Il presidente qui, pecca di ottimismo per pura propaganda. Le diserzioni, o il semplice abbandono delle armi, delle forze di sicurezza afghane aumentano all’aumentare dell’onda talebana, e ormai la loro presenza è preponderante in ogni distretto: la loro tattica è quella di mettere sotto controllo “le campagne” e di negoziare con le autorità per la resa delle città. Sorte che attenderà, molto probabilmente, anche a Kabul.

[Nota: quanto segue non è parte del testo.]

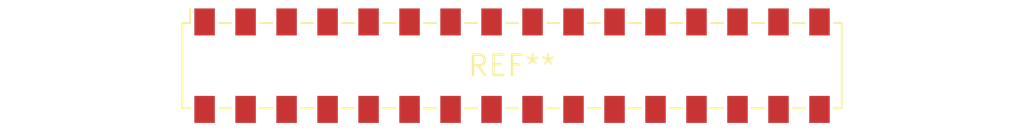
<source format=kicad_pcb>
(kicad_pcb (version 20240108) (generator pcbnew)

  (general
    (thickness 1.6)
  )

  (paper "A4")
  (layers
    (0 "F.Cu" signal)
    (31 "B.Cu" signal)
    (32 "B.Adhes" user "B.Adhesive")
    (33 "F.Adhes" user "F.Adhesive")
    (34 "B.Paste" user)
    (35 "F.Paste" user)
    (36 "B.SilkS" user "B.Silkscreen")
    (37 "F.SilkS" user "F.Silkscreen")
    (38 "B.Mask" user)
    (39 "F.Mask" user)
    (40 "Dwgs.User" user "User.Drawings")
    (41 "Cmts.User" user "User.Comments")
    (42 "Eco1.User" user "User.Eco1")
    (43 "Eco2.User" user "User.Eco2")
    (44 "Edge.Cuts" user)
    (45 "Margin" user)
    (46 "B.CrtYd" user "B.Courtyard")
    (47 "F.CrtYd" user "F.Courtyard")
    (48 "B.Fab" user)
    (49 "F.Fab" user)
    (50 "User.1" user)
    (51 "User.2" user)
    (52 "User.3" user)
    (53 "User.4" user)
    (54 "User.5" user)
    (55 "User.6" user)
    (56 "User.7" user)
    (57 "User.8" user)
    (58 "User.9" user)
  )

  (setup
    (pad_to_mask_clearance 0)
    (pcbplotparams
      (layerselection 0x00010fc_ffffffff)
      (plot_on_all_layers_selection 0x0000000_00000000)
      (disableapertmacros false)
      (usegerberextensions false)
      (usegerberattributes false)
      (usegerberadvancedattributes false)
      (creategerberjobfile false)
      (dashed_line_dash_ratio 12.000000)
      (dashed_line_gap_ratio 3.000000)
      (svgprecision 4)
      (plotframeref false)
      (viasonmask false)
      (mode 1)
      (useauxorigin false)
      (hpglpennumber 1)
      (hpglpenspeed 20)
      (hpglpendiameter 15.000000)
      (dxfpolygonmode false)
      (dxfimperialunits false)
      (dxfusepcbnewfont false)
      (psnegative false)
      (psa4output false)
      (plotreference false)
      (plotvalue false)
      (plotinvisibletext false)
      (sketchpadsonfab false)
      (subtractmaskfromsilk false)
      (outputformat 1)
      (mirror false)
      (drillshape 1)
      (scaleselection 1)
      (outputdirectory "")
    )
  )

  (net 0 "")

  (footprint "Samtec_HLE-116-02-xxx-DV-BE-LC_2x16_P2.54mm_Horizontal" (layer "F.Cu") (at 0 0))

)

</source>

Non basteranno, infatti, le promesse della Casa Bianca di fornitura di tre velivoli da attacco A-29 e quasi 40 elicotteri UH-60: senza reale supporto aereo – che veniva effettuato dai cacciabombardieri della Nato e degli Usa – anche la capitale probabilmente sarà destinata a cadere.

La grande domanda è: cosa succederà in Afghanistan? L’offensiva dei Talebani di certo non diminuirà: la popolazione, proprio perché divisa su base tribale, storicamente è dimostrato che segue il vento che soffia più forte, quindi molto probabilmente i Talebani riotterranno il controllo sulla maggior parte del Paese. C’è anche chi sostiene che il governo centrale e la coalizione possano resistere ma solo se i Talebani dovessero perdere coesione: fattore che attualmente è molto difficile possa attuarsi. Se così fosse, comunque, altri attori internazionali, come la Russia, la Cina o lo stesso Iran, è molto probabile che aiuteranno Kabul così come gli Stati Uniti: la stabilità regionale è anche nei loro interessi. Soprattutto in quelli di Pechino, che, come noto, mira a mettere le mani sulle miniere di litio afghane.

Quello che è certo, a nostro giudizio, è che nel futuro bisognerà aspettarsi il rinascere della minaccia terroristica proveniente dall’Afghanistan, che proprio per le sue caratteristiche aveva attirato Bin Laden e al-Qaeda. Quindi nonostante il Pentagono e la Casa Bianca siano “fiduciosi di avere le capacità di proteggere la patria e i nostri interessi da qualsiasi minaccia terroristica proveniente dall’Afghanistan”, come ha detto ancora il presidente Biden, gli obiettivi di 20 anni di campagna militare che sono costati più di 2400 soldati statunitensi e altri 66mila afgani uccisi – senza dimenticare i nostri 53 – sono sostanzialmente falliti.

L’Afghanistan, nonostante il cambio generazionale, e quindi di atteggiamento politico, dei Talebani tornerà al 2001 ed il suo futuro per questo resta cupo. Chi scrive coltiva una speranza nonostante tutto: che migliaia di giovani uomini e donne, che non hanno conosciuto il regime talebano degli anni ’90 essendo nati durante l’occupazione occidentale che ha portato loro (comunque) un po’ di libertà, possano trovare la forza di ribellarsi alle recrudescenze dell’estremismo islamico.